[Opening RECORDS section]
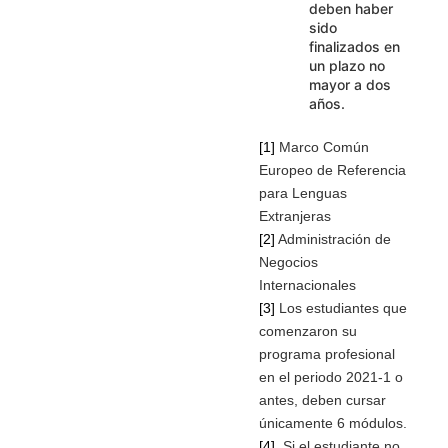
deben haber
sido
finalizados en
un plazo no
mayor a dos
años.
[1]
Marco Común
Europeo de Referencia
para Lenguas
Extranjeras
[2]
Administración de
Negocios
Internacionales
[3]
Los estudiantes que
comenzaron su
programa profesional
en el periodo 2021-1 o
antes, deben cursar
únicamente 6 módulos.
[4]
Si el estudiante no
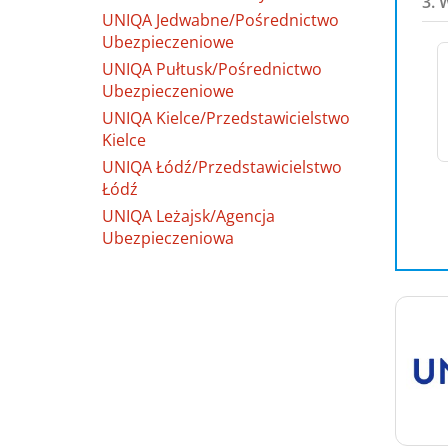
3. 
UNIQA Jedwabne/Pośrednictwo
Ubezpieczeniowe
UNIQA Pułtusk/Pośrednictwo
Ubezpieczeniowe
UNIQA Kielce/Przedstawicielstwo
Kielce
UNIQA Łódź/Przedstawicielstwo
Łódź
UNIQA Leżajsk/Agencja
Ubezpieczeniowa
[Closing RECORDS section]
» PROBLEM
Looking at the entries above, say how many lines contain the word "Kielce". Nothing but the number is needed.

» EXPECTED ANSWER
2